Why Russia’s Victory Day parade was a pared-down affair
Russia’s Victory Day is typically a huge day of celebration across the country and a time for Moscow to flex its military muscle.
But this year, Russian President Vladimir Putin delivered just a brief speech in the Red Square to mark Russia’s victory over Nazi Germany in World War II.
And the roughly 10-minute parade was described by his supporters and critics alike as notably lackluster, featuring just one Soviet-era tank. There were also about 8,000 troops present, mostly cadets, compared to the usual 11,000.
The scaled-down performance may have been strategic. Ludmila Isurin, a professor at Ohio State University who studies Eastern Europe, said Putin knew his country “would not appreciate a big show of military might when their sons are dying.”
“It’s not really in their mentality to appreciate any grand celebration when the country is at war,” she said.
Yet Putin’s critics still seized on the diminished celebrations.
Anton Gerashchenko, a Ukrainian adviser to the Minister of Internal Affairs, said Russia “didn’t have any modern tanks, infantry fighting vehicles or aviation.”
“It was one of the smallest in Russian history, taking less than 10 minutes,” Gerashchenko tweeted.
Some Russians were also critical of the event. Yelena Orlova told the Associated Press the parade was simply “weak.”
“We’re upset, but that’s all right,” Orlova said. “It will be better in the future.”
Even so, the narrative in Russian media painted a different picture, trumpeting the celebration and the patriotism as usual.
Isurin said the dramatic headlines of underperformance in the West likely do not reflect how Russians saw the event.
Russian military bloggers — who have more independence than traditional media — were divided over the parade.
Some bloggers pointed out the parade failed to project strength with fewer deployed combat vehicles, while others said it was carried out more tactfully as a war rages in Ukraine.
Regardless, many notable Russian blogger accounts shared pictures of the pompous celebration with much of the usual fanfare from their subscribers.
“There was a lot of controversy as to whether a parade was needed at such a time,” wrote Alexander Kots, a blogger with more than 600,000 subscribers. “And today I looked at the faces of veterans on the Kremlin podium and realized: they need it.”
Though his remarks were brief, Putin drove home propaganda messaging around Russia fighting an existential war against an oppressive, Nazi-like Western alliance.
“Their goal — and there is nothing new about it — is to break apart and destroy our country, to make null and void the outcomes of World War II,” Putin said in the speech at the Red Square.
And though the U.S. and Western allies are attempting to isolate Russia, Putin invited leaders from Armenia, Belarus, Kazakhstan, Tajikistan, Turkmenistan, and Uzbekistan to stand with him in Moscow.
No foreign leaders attended Victory Day celebrations in Moscow last year.
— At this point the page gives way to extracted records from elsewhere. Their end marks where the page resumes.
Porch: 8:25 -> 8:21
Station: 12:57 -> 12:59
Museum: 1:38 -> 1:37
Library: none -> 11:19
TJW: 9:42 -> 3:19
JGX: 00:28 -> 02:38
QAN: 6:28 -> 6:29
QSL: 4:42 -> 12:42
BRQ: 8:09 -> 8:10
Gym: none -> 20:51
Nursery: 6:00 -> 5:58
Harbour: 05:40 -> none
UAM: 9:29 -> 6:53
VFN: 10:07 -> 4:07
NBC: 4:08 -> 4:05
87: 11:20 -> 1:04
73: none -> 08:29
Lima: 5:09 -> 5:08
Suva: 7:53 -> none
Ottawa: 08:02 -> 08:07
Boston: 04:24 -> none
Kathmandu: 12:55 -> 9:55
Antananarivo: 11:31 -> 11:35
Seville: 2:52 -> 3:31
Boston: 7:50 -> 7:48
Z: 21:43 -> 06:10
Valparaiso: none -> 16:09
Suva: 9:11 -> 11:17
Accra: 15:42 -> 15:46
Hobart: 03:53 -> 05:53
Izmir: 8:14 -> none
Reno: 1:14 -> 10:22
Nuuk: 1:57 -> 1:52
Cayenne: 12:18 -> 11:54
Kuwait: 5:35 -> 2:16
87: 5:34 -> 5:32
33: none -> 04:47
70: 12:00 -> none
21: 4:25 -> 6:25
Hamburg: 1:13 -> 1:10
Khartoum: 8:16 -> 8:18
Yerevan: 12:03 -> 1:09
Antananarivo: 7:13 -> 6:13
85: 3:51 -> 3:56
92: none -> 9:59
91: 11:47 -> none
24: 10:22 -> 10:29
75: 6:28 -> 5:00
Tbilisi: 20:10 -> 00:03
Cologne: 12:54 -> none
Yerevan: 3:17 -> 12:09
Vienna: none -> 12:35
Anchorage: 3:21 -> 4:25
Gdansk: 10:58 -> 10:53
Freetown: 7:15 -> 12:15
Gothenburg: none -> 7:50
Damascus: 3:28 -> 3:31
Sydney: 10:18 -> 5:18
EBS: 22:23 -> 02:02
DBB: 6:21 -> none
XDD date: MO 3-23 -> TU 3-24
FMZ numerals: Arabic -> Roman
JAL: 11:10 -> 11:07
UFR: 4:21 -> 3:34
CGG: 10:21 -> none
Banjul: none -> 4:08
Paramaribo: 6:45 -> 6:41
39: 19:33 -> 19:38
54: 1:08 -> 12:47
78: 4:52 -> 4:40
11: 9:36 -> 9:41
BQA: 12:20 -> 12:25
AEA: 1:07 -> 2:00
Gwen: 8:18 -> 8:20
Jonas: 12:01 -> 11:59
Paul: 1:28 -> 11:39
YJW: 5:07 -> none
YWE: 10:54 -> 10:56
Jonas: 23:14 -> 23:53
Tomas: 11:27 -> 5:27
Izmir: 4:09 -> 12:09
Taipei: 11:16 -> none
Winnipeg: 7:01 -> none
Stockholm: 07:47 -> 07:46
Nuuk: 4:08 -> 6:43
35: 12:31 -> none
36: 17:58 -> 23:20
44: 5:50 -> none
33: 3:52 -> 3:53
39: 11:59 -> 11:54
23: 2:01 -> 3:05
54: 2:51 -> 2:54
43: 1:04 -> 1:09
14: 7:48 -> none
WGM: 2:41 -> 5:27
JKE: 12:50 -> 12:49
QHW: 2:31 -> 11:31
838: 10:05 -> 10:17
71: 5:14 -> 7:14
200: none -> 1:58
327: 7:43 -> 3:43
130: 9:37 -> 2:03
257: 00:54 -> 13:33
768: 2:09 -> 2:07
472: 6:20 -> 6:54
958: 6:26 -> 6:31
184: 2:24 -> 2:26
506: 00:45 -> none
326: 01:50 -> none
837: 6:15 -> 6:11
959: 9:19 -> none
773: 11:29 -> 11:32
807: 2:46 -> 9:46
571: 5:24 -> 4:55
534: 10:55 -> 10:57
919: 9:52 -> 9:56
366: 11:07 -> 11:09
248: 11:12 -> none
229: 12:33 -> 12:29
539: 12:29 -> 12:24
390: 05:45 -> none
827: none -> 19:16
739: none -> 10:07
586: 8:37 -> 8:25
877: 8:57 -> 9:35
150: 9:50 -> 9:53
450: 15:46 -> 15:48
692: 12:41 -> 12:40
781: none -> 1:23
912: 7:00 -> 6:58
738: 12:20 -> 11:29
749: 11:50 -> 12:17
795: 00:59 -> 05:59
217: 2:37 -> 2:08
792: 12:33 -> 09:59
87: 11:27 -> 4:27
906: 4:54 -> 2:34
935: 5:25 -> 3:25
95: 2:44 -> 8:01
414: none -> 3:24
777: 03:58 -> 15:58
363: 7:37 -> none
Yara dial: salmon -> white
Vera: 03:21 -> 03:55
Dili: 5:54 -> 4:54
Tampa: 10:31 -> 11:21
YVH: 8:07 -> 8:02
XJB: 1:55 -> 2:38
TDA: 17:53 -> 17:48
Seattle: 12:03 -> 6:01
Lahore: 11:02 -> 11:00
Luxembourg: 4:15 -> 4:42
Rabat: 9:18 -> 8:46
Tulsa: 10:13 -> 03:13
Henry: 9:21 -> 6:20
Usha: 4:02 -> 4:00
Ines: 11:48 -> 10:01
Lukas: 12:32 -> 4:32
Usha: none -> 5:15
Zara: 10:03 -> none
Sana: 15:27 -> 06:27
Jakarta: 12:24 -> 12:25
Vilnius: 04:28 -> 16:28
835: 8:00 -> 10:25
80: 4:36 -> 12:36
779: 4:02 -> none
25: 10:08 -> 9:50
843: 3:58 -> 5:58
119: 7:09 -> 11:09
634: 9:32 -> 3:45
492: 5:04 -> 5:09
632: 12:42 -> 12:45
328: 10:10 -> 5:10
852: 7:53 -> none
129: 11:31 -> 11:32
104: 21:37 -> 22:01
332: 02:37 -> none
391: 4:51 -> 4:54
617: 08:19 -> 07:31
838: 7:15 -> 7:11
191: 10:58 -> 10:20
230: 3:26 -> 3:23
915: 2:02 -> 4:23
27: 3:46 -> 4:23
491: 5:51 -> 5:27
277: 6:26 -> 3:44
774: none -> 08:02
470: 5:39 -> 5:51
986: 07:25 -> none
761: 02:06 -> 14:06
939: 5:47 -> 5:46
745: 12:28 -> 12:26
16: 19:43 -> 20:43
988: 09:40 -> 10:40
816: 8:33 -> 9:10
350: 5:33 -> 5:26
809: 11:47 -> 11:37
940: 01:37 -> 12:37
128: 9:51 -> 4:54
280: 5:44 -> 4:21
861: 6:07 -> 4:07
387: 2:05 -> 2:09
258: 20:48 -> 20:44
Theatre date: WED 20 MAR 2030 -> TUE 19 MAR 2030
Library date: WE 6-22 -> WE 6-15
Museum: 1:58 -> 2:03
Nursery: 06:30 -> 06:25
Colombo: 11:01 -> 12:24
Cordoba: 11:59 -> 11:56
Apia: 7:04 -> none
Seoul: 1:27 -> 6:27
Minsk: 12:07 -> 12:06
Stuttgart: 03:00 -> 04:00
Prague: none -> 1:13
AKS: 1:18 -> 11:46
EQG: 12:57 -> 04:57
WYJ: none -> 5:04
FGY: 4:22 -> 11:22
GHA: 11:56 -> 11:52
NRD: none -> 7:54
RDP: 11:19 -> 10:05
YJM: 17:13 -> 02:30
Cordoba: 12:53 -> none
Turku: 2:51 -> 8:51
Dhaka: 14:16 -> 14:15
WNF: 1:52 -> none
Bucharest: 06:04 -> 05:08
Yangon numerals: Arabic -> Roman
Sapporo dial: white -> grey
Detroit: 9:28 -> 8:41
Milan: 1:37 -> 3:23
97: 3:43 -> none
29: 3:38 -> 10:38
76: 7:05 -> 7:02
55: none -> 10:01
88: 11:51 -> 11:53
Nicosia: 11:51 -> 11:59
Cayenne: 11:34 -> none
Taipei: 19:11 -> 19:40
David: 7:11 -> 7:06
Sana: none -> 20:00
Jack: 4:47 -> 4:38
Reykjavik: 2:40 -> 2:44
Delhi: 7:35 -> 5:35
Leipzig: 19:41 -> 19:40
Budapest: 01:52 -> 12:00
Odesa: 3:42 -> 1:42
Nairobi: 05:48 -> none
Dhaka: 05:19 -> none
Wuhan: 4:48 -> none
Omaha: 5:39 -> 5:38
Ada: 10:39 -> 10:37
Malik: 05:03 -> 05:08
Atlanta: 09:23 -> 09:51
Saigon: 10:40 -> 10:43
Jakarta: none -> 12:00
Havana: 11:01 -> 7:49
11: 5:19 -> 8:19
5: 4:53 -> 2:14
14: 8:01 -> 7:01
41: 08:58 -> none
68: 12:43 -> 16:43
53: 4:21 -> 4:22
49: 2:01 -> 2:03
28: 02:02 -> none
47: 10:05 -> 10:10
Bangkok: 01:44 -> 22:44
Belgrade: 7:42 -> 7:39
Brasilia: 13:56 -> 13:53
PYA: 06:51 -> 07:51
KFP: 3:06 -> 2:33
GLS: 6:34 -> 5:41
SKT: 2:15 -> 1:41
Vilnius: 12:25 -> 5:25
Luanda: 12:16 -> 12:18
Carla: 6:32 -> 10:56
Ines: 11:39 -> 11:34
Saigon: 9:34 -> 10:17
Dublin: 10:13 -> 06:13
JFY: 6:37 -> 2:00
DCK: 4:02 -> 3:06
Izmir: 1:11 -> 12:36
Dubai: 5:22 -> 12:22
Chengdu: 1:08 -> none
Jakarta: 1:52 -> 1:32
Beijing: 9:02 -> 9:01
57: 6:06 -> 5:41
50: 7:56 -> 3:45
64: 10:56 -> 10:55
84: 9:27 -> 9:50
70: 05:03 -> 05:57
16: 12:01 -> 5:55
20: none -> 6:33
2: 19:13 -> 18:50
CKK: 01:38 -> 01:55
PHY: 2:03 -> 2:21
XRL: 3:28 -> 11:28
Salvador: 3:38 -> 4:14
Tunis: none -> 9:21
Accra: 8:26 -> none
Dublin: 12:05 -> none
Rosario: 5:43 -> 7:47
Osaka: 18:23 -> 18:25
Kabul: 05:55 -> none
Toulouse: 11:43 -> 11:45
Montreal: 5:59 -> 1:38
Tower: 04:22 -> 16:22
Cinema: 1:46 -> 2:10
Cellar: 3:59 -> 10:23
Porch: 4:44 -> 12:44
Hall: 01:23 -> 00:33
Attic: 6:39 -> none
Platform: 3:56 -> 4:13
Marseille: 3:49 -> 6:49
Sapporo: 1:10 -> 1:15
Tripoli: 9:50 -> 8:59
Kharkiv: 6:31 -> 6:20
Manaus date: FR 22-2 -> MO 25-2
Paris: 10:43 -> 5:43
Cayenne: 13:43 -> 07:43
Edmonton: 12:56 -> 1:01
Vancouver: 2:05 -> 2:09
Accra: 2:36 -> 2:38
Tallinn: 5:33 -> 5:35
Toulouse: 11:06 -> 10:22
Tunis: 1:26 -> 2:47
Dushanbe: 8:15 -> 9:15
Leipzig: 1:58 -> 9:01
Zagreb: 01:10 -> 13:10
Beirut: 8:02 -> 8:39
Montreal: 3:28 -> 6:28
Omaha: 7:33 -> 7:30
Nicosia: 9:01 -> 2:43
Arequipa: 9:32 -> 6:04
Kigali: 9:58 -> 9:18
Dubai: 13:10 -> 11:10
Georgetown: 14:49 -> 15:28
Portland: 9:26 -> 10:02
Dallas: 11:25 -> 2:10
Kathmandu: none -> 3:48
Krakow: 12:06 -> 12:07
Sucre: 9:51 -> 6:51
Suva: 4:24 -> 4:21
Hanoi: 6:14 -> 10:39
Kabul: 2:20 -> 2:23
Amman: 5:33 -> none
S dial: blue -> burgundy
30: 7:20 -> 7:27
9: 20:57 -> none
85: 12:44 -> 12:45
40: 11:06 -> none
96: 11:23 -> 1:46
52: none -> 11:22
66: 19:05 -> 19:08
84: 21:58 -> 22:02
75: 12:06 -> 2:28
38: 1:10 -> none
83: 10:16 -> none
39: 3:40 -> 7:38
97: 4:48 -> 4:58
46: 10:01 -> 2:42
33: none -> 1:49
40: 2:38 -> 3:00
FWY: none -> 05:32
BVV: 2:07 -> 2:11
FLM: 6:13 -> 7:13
The Institute for the Study of War assessed that Putin was trying to showcase his continued influence in Central Asia.
The quick, less grandiose event may also have been an attempt to dodge domestic blowback over the massive human toll of Russia’s war in Ukraine.
A staple of Victory Day is to remember and honor those killed in World War II, which is called the Great Patriotic War in Russia. The Soviet Union saw more than 22 million civilian and military casualties in the war.
On Victory Day, the tradition is for Russians to march and carry pictures of those who lost their lives in the war in a procession called the Immortal Regiment — but many cities across the nation canceled the activity on Tuesday.
The official reason given by the organizers of the event, a group called Immortal Regiment of Russia, was that cities bordering Ukraine could not march out in a mass crowd due to security threats, according to Russian state media TASS.
Ecaterina Locoman, a senior lecturer of political science at the Lauder Institute at the University of Pennsylvania, said the limitation of the Immortal Regiment march could have been born out of a desire to avoid demonstrations against the war.
Locoman noted Russia has not updated its official death count from last year — an estimate of around 5,000 — when Western analysts have put the number killed and wounded at up to 200,000.
“Maybe they are indeed afraid that too many mothers might come in the streets with pictures of their sons asking for accountability,” Locoman said.